■ **Problem to solve**: The records below are to be repeated exactly, and their pictures left out.

####

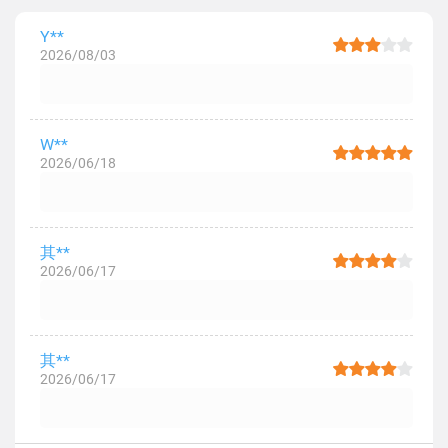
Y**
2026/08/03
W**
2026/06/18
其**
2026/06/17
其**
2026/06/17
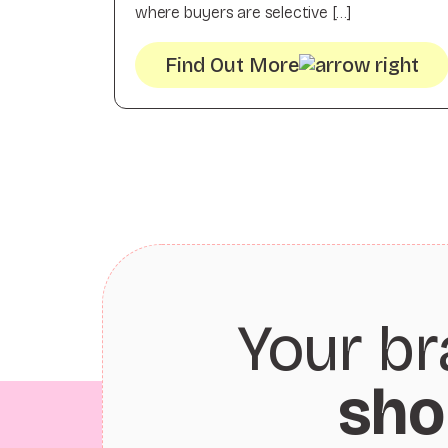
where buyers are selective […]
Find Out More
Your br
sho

####

■ **Result below**:
Y**
2026/08/03
W**
2026/06/18
其**
2026/06/17
其**
2026/06/17
where buyers are selective […]
Find Out More
Your br
sho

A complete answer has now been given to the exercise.